== DATA SUPPLIED

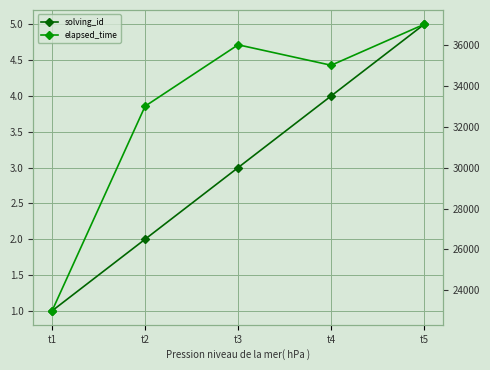

How many values in the elapsed_time series exceed 35000?

2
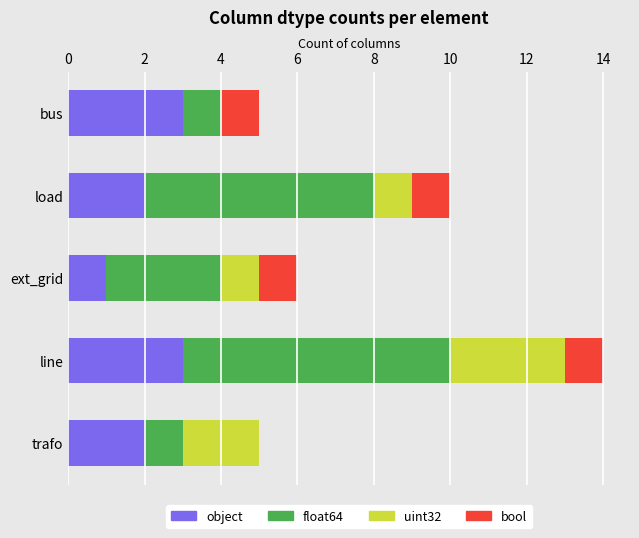

The object series shows 1 at line. True or false?

False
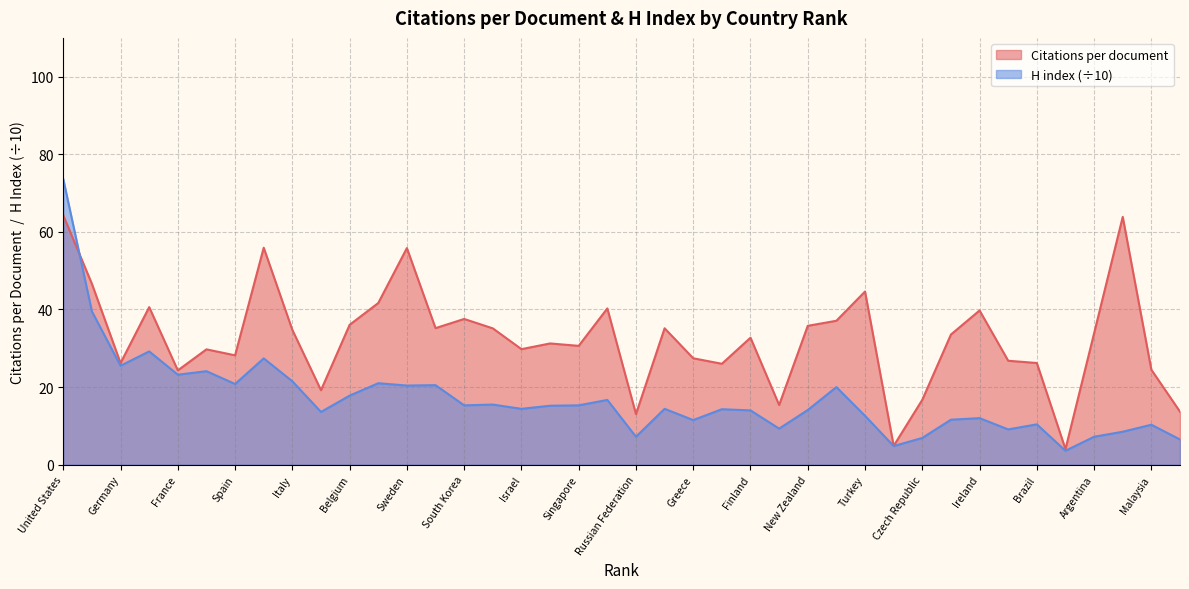

What is the spread (max minus min) of values at 28?

17.1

====

• TASK
Edit the data above by replacing "series" with "dataset" wherever it occurs, leaving everything else unchanged. Omit the pictures from your answer.

• SOLUTION FOR THIS PROBLEM
How many values in the elapsed_time dataset exceed 35000?

2

The object dataset shows 1 at line. True or false?

False

What is the spread (max minus min) of values at 28?

17.1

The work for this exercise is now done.